■ 文書の一節 ■
--------

京都文学散歩で愚考した
大阪に保育社という出版社があった。
かつて
カラーブックスを出していた。
一つのテーマについて、カラー写真と文章で構成するものだ。
先日、恵文社一乗寺店でその内の『京都文学散歩』というのを見つけた。
著者は、駒敏郎。
このシリーズでは、94番目のカラーブックス。
出版は、1966年2月。
近代文学と京都の交差を扱っている。
扱われた作品は36編。
発表年の早い順に5編ほどリストアップすると…
(ただしあくまでも『京都文学散歩』の記載に従ってだが…)
夏目漱石『虞美人草』(1907)
高浜虚子『俳諧師』(1908)
徳富健次郎『黒い眼と茶色の目』(1914)
森鷗外『高瀬舟』(1916)
加能作次郎『世の中へ』(1918)
…となっている。
加能作次郎の『世の中へ』がどういうものか、これだけ分からない。
高浜虚子の場合、『風流懺法』も載っているが、1921年出版となっている。
ただ、『風流懺法』中の三篇、「風流懺法」「続風流懺法」「風流懺法後日譚」は、
どれも雑誌『ホトトギス』に最初は掲載された。

--------

■ 課題の指示 ■
『京都文学散歩』をめぐる文章を、最後の文の後から書き継いでください。 この後に続く行は、『京都文学散歩』をめぐる文章とは関係がありません。

--------

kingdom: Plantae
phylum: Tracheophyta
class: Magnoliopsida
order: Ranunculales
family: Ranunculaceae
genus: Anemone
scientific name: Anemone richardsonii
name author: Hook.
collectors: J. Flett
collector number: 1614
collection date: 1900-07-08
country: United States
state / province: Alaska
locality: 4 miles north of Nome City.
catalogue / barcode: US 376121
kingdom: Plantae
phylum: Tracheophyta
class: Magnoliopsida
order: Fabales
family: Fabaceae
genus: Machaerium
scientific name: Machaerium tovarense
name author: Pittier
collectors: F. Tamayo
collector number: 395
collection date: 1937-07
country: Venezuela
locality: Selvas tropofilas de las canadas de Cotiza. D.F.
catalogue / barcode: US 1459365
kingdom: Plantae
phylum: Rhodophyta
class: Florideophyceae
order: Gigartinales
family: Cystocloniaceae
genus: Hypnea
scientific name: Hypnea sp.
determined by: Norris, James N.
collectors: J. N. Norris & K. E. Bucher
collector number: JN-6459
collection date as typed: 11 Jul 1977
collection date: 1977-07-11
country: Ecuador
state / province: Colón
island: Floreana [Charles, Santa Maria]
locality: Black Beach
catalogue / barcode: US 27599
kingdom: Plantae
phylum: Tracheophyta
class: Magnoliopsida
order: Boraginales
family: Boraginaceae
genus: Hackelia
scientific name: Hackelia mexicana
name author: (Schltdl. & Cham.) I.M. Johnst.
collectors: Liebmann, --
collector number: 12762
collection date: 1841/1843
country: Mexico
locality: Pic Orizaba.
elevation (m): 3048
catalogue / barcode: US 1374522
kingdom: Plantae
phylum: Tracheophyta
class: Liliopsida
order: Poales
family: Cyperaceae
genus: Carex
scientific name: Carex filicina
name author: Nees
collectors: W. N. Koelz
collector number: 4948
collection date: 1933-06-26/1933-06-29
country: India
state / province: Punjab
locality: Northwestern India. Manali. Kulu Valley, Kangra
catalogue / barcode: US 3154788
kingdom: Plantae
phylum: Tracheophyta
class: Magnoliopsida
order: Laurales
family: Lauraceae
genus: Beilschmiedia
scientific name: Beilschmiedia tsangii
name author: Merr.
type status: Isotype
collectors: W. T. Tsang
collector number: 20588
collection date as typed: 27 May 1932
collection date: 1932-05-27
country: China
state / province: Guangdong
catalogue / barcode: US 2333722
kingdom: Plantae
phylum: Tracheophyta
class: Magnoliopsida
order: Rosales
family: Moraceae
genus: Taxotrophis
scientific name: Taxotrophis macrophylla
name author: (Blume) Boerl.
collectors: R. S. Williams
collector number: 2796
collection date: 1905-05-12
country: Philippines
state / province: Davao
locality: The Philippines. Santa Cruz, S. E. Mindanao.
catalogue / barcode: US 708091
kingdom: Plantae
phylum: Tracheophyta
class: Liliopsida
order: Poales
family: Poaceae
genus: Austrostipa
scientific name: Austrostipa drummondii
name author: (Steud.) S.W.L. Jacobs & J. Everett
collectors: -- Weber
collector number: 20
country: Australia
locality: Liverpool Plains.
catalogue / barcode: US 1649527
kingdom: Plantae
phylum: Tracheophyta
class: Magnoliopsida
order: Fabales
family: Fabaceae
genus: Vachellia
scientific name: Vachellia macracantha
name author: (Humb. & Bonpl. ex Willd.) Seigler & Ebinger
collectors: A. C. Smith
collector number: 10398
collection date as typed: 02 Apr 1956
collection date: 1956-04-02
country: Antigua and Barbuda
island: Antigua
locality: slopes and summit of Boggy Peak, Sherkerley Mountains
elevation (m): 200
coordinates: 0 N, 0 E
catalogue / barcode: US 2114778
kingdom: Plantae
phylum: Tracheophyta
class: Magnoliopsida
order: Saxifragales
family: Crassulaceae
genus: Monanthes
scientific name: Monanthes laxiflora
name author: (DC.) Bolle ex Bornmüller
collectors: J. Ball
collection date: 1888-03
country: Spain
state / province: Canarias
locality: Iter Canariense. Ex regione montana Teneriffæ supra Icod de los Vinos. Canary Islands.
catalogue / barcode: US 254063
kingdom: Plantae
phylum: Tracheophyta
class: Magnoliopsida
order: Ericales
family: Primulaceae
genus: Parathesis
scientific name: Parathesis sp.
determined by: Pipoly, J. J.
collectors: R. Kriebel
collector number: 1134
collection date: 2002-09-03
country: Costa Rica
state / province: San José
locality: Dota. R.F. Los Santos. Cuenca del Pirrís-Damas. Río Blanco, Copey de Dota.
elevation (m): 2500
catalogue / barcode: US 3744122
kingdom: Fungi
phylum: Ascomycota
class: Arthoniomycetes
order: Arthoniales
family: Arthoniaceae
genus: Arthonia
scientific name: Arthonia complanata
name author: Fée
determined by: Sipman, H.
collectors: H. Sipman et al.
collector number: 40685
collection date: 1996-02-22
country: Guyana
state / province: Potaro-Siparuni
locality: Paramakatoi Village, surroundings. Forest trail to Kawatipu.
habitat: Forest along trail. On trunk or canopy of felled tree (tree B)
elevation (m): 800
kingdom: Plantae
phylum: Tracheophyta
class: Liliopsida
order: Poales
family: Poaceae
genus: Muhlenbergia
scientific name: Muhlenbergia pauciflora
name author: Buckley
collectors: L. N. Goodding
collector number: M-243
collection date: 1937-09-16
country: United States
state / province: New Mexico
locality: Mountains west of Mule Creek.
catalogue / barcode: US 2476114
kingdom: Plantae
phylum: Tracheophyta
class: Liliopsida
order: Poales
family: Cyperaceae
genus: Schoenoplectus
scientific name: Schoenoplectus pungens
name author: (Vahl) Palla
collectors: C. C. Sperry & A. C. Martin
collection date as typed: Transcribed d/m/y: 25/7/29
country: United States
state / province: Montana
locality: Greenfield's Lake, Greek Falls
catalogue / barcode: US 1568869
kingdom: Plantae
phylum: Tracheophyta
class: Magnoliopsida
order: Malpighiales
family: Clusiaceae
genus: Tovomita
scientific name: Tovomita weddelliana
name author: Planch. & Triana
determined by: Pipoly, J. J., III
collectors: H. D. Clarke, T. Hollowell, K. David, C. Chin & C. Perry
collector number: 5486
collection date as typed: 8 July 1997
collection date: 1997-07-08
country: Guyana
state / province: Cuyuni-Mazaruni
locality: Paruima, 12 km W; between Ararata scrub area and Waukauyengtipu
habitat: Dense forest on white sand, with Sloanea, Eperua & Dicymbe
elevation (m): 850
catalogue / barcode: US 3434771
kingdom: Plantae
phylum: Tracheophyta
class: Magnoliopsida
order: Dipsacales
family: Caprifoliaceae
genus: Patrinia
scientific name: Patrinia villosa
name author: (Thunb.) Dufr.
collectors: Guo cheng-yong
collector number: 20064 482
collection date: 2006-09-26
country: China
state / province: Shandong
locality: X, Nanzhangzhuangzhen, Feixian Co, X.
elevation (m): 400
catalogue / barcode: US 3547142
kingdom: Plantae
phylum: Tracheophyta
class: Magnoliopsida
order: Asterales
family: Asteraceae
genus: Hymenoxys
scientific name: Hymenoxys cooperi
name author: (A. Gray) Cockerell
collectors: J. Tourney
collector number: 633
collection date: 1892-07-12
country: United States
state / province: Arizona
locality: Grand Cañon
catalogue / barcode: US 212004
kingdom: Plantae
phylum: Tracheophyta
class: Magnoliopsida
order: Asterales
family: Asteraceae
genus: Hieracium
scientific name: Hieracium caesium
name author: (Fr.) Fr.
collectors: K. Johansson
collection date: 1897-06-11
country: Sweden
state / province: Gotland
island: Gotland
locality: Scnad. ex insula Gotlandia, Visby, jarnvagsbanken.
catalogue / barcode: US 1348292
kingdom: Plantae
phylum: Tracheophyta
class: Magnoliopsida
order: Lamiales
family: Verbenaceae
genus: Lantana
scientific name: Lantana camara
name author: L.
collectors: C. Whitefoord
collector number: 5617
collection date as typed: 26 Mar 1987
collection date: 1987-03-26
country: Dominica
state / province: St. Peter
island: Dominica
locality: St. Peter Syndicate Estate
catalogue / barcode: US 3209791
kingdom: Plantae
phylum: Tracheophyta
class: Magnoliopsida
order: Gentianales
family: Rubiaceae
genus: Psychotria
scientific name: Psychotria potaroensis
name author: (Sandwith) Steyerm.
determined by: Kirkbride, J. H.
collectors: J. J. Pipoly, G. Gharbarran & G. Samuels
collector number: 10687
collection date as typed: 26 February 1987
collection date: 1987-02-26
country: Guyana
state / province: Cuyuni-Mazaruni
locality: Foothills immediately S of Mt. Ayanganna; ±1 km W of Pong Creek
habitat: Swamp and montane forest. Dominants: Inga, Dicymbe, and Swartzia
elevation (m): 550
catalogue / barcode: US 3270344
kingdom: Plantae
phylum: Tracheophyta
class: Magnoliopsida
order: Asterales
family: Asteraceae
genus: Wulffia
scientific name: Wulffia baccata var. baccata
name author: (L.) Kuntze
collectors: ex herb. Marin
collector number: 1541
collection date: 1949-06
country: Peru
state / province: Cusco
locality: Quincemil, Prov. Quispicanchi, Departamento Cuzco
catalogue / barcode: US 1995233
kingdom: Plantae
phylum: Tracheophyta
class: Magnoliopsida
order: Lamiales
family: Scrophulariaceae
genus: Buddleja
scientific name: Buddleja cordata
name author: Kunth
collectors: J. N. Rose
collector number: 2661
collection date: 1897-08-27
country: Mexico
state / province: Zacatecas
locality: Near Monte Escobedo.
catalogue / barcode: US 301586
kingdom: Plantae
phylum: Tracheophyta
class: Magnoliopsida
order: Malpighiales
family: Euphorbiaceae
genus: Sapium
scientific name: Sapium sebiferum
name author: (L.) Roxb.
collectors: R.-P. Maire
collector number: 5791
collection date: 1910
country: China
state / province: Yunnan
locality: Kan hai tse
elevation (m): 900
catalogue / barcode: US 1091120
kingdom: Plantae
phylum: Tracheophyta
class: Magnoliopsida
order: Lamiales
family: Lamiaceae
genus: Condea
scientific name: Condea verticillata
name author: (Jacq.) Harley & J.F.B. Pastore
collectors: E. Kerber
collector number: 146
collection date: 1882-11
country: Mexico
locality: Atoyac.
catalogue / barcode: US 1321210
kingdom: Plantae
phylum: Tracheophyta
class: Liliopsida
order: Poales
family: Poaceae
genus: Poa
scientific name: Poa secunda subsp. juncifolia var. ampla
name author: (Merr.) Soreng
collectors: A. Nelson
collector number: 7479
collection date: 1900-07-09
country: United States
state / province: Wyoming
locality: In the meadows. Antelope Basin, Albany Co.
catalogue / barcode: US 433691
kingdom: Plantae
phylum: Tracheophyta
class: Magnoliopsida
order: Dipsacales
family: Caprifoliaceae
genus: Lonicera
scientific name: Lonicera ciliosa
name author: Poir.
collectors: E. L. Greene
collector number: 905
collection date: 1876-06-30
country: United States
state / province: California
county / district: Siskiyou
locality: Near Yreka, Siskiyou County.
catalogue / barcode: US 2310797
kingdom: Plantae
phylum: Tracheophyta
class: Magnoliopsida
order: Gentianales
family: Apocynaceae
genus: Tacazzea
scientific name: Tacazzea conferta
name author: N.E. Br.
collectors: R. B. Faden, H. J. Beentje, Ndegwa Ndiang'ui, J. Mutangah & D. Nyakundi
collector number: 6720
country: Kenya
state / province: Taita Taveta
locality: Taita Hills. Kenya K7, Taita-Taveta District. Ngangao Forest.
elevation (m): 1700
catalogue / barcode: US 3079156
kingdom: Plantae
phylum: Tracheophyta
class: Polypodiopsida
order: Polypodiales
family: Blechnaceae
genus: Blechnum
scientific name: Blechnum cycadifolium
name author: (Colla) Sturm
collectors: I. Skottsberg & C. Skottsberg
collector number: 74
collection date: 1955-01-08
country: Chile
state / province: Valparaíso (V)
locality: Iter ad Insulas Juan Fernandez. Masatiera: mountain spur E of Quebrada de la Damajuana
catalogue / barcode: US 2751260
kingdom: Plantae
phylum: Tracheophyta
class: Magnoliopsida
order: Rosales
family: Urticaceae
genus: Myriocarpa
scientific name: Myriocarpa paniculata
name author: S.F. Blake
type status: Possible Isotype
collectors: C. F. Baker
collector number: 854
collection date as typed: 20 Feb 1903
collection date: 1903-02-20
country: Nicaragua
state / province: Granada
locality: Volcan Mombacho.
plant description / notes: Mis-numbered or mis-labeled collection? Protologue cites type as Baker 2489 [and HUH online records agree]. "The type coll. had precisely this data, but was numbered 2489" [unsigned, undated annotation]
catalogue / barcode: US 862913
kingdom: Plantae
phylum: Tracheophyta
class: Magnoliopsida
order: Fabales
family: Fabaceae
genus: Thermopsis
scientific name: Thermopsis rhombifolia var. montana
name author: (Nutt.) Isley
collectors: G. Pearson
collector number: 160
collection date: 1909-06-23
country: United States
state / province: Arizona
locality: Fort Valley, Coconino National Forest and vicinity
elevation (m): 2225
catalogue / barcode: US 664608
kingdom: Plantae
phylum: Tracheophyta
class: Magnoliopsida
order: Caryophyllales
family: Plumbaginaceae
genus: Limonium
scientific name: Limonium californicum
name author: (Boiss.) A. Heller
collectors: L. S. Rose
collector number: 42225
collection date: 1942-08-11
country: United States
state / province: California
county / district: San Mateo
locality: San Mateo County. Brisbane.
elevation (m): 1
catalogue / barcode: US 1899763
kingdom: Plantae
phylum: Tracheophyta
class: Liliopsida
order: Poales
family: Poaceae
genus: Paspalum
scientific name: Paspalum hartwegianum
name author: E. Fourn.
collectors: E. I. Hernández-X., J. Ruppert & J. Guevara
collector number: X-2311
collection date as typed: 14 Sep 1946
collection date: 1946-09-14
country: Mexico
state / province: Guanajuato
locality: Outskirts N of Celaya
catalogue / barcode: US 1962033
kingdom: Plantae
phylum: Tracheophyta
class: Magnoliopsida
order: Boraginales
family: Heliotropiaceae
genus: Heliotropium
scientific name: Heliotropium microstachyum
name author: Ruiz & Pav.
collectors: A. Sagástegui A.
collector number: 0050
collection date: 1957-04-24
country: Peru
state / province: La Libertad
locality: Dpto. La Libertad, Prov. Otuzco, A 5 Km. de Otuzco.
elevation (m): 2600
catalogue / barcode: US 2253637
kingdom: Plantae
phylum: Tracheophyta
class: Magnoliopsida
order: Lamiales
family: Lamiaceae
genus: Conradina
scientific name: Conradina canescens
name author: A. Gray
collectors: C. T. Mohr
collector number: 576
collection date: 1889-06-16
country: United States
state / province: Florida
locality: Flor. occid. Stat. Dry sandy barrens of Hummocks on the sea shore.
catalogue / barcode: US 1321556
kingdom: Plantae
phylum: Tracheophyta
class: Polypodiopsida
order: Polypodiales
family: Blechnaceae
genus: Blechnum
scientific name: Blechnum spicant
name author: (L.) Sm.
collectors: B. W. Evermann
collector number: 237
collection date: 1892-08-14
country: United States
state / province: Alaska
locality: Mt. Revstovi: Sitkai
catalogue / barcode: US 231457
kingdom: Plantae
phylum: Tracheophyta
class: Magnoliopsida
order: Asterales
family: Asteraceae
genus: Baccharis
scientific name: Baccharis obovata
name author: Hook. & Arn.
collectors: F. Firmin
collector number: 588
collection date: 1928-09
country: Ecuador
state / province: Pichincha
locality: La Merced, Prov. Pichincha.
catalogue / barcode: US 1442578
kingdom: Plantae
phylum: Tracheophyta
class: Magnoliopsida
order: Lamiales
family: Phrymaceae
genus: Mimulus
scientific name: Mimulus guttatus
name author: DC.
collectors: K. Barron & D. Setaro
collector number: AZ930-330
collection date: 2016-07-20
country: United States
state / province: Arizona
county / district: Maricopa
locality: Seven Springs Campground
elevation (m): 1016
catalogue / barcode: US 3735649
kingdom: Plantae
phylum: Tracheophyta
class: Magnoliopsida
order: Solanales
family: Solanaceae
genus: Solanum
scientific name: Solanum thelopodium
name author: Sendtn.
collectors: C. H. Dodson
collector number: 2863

--------

■ 解答 ■
「風流懺法」は、1907年4月。「続風流懺法」は1908年5月。
「風流懺法後日譚」は、1919年1月から1920年6月まで。
また、『俳諧師』は、1908年2月から9月まで「国民新聞」に連載された。
さらに、『虞美人草』は、1907年6月23日から10月29日まで『朝日新聞』への連載。
近代文学では、1907年から1908年にかけて、京都がなぜか主題化されている。
『ホトトギス』派によっているのも何かありそうだ。
不思議なことに、『京都文学散歩』では、長田幹彦の名前は出てくるが、
作品はとりあげていない。
1966年には、すでに過去の人、消え去った文学だったのだろう。